Supplied entries >>

•••

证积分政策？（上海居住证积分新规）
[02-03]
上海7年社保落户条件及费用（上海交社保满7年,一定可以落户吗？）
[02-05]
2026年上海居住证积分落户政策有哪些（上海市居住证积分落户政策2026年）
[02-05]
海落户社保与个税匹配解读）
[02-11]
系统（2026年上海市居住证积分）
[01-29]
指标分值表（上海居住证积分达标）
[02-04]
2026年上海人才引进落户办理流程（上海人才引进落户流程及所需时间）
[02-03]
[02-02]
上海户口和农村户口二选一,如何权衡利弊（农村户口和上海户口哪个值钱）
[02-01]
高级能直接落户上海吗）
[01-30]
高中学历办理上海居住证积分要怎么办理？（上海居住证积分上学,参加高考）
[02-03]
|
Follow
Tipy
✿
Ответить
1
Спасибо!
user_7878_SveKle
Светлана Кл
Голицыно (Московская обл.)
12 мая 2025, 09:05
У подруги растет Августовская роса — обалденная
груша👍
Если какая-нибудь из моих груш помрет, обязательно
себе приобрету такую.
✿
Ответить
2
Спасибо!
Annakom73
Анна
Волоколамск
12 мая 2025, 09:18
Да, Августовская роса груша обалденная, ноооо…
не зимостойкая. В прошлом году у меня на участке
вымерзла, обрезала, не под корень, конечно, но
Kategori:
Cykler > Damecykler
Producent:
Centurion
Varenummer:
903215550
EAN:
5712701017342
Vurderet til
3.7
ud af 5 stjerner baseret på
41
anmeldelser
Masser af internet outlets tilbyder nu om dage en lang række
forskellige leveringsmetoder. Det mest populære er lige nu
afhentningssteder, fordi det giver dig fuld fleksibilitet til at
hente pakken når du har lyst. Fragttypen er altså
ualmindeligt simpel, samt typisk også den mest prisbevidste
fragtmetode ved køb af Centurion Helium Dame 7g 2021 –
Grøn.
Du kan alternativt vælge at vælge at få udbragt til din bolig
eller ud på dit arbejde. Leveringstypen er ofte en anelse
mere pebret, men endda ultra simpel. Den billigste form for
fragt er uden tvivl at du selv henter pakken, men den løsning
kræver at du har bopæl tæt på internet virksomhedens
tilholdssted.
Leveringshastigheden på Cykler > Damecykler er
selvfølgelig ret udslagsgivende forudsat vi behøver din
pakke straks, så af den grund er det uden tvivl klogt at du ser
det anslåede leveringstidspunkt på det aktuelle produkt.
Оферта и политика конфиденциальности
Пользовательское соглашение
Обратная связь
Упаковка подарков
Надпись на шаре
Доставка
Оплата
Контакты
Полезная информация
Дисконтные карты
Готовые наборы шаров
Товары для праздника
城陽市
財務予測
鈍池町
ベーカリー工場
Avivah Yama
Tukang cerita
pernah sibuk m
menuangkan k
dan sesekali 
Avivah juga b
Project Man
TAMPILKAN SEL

•••

Return each line of the records above exactly as it reads.

Solution to the exercise >>
证积分政策？（上海居住证积分新规）
[02-03]
上海7年社保落户条件及费用（上海交社保满7年,一定可以落户吗？）
[02-05]
2026年上海居住证积分落户政策有哪些（上海市居住证积分落户政策2026年）
[02-05]
海落户社保与个税匹配解读）
[02-11]
系统（2026年上海市居住证积分）
[01-29]
指标分值表（上海居住证积分达标）
[02-04]
2026年上海人才引进落户办理流程（上海人才引进落户流程及所需时间）
[02-03]
[02-02]
上海户口和农村户口二选一,如何权衡利弊（农村户口和上海户口哪个值钱）
[02-01]
高级能直接落户上海吗）
[01-30]
高中学历办理上海居住证积分要怎么办理？（上海居住证积分上学,参加高考）
[02-03]
|
Follow
Tipy
✿
Ответить
1
Спасибо!
user_7878_SveKle
Светлана Кл
Голицыно (Московская обл.)
12 мая 2025, 09:05
У подруги растет Августовская роса — обалденная
груша👍
Если какая-нибудь из моих груш помрет, обязательно
себе приобрету такую.
✿
Ответить
2
Спасибо!
Annakom73
Анна
Волоколамск
12 мая 2025, 09:18
Да, Августовская роса груша обалденная, ноооо…
не зимостойкая. В прошлом году у меня на участке
вымерзла, обрезала, не под корень, конечно, но
Kategori:
Cykler > Damecykler
Producent:
Centurion
Varenummer:
903215550
EAN:
5712701017342
Vurderet til
3.7
ud af 5 stjerner baseret på
41
anmeldelser
Masser af internet outlets tilbyder nu om dage en lang række
forskellige leveringsmetoder. Det mest populære er lige nu
afhentningssteder, fordi det giver dig fuld fleksibilitet til at
hente pakken når du har lyst. Fragttypen er altså
ualmindeligt simpel, samt typisk også den mest prisbevidste
fragtmetode ved køb af Centurion Helium Dame 7g 2021 –
Grøn.
Du kan alternativt vælge at vælge at få udbragt til din bolig
eller ud på dit arbejde. Leveringstypen er ofte en anelse
mere pebret, men endda ultra simpel. Den billigste form for
fragt er uden tvivl at du selv henter pakken, men den løsning
kræver at du har bopæl tæt på internet virksomhedens
tilholdssted.
Leveringshastigheden på Cykler > Damecykler er
selvfølgelig ret udslagsgivende forudsat vi behøver din
pakke straks, så af den grund er det uden tvivl klogt at du ser
det anslåede leveringstidspunkt på det aktuelle produkt.
Оферта и политика конфиденциальности
Пользовательское соглашение
Обратная связь
Упаковка подарков
Надпись на шаре
Доставка
Оплата
Контакты
Полезная информация
Дисконтные карты
Готовые наборы шаров
Товары для праздника
城陽市
財務予測
鈍池町
ベーカリー工場
Avivah Yama
Tukang cerita
pernah sibuk m
menuangkan k
dan sesekali 
Avivah juga b
Project Man
TAMPILKAN SEL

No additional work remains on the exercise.